A DEFENDA PM participou de audiência pública realizada hoje (22/11/17) na Assembleia Legislativa para tratar do PL nº 920/2017, de autoria do governo do Estado. O líder do governo, deputado Barros Munhoz, apresentou o novo texto do PL, fruto de Emenda Aglutinativa aprovada pelos líderes dos partidos. O novo texto deixa explícito que estão mantidos todos os direitos e garantias do funcionalismo público, inclusive os dos policiais militares.

A grande preocupação do funcionalismo público era o Artigo 2º do PL, que sugeria congelamento de salários, corte de direitos e até demissões: “Pela celebração dos termos aditivos de que tratam os incisos I e II do artigo 1º desta lei, o Estado de São Paulo compromete-se a estabelecer limitação, aplicável nos dois exercícios subsequentes à celebração dos aditamentos, do crescimento anual das despesas primárias correntes, exceto transferências constitucionais a Municípios e Programa de Formação do Patrimônio do Servidor Público – PASEP, à variação da inflação, aferida anualmente pelo Índice Nacional de Preços ao Consumidor Amplo – IPCA ou por outro que venha a substituí-lo”.

Esta redação foi mantida na Emenda Aglutinativa, mas ela acrescentou ao PL o Artigo 3º:

“A autorização prevista nesta Lei não impede, desde que observada, adicionalmente, a Lei Complementar Federal nº 101, de 04 de maio de 2000 (Lei de Responsabilidade Fiscal):

I – a concessão de reajustes ou adequação de remuneração de membros, servidores e empregados públicos, civis e militares, do Poder ou de Órgão;

II – a concessão de promoções e progressão funcional;

III – a realização de concursos públicos e admissão de servidores, civis e militares, e empregados públicos.

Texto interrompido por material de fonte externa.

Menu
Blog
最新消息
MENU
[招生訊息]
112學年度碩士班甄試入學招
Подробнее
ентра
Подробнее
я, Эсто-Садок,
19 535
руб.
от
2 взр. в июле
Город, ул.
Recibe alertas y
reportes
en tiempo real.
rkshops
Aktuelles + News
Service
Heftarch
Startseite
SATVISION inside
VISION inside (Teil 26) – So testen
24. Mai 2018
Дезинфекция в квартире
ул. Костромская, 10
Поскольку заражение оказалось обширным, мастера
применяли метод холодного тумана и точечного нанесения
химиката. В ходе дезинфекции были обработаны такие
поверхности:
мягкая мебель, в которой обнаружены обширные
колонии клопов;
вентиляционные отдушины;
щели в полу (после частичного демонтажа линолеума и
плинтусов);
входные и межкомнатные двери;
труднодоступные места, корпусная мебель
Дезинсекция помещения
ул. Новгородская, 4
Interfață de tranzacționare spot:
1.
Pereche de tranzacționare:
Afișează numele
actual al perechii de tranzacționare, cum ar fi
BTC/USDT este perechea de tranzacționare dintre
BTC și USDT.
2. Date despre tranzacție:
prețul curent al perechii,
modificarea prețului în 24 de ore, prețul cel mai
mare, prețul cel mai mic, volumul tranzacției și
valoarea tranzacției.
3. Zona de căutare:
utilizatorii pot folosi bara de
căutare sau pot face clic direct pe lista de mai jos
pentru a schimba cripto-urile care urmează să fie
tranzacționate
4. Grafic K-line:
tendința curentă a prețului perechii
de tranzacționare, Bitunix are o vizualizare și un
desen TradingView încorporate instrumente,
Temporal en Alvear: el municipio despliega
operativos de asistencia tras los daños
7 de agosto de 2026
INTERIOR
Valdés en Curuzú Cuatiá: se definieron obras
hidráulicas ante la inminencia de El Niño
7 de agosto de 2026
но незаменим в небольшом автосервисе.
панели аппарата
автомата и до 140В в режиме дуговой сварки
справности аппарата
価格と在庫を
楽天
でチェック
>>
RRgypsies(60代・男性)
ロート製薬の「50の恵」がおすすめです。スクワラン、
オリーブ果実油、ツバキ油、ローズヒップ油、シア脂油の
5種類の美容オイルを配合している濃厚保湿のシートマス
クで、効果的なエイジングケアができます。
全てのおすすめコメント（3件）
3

Parágrafo Único – Ficarão preservados, observado o “caput” deste artigo, todos os direitos e vantagens de ordem pecuniária, tais como adicional por tempo de serviço, licença-prêmio, adicional de insalubridade, adicional de periculosidade, horas extras, férias, entre outros previstos na legislação em vigor”.

Os representantes dos policiais militares trabalharam bem na questão do PL 920. Dirigentes de entidades PM reunidos na CERPM – Coordenadoria das Entidades Representativas dos Policiais Militares do Estado de São Paulo – pressionaram os deputados e entregaram ao líder do governo ofício condenando o PL pela possível perda de direitos e garantias. Na Assembleia, os dois deputados PM (Cel Camilo e Cel Telhada) pressionaram os outros deputados e o governo pela mudança dos termos do projeto. O texto do Artigo 3º, por exemplo, que deu segurança ao funcionalismo público, foi redigido pelo Cel Camilo e seus assessores.

Mesmo explicitando a manutenção de direitos e garantias, o novo PL continuou sendo criticado. Representantes de centrais sindicais, de sindicatos e de movimentos sociais classificaram o PL como “danoso” ao funcionalismo mesmo com as modificações. Pela DEFENDA PM, pronunciou-se o secretário-executivo Cel PM Ernesto Puglia Neto. Ele disse que a Emenda Aglutinativa mostra que o funcionalismo tem direitos que são irrevogáveis, mas que mesmo assim o PL é muito ruim. O Cel Ernesto pediu aos dois deputados PM que tomem posição contra o PL se não houver reajuste salarial para o funcionalismo público em geral e para os policiais militares, em particular.

 

(*) É Coronel da Reserva da Polícia Militar do Estado de São Paulo (PMESP) e Presidente da DEFENDA PM.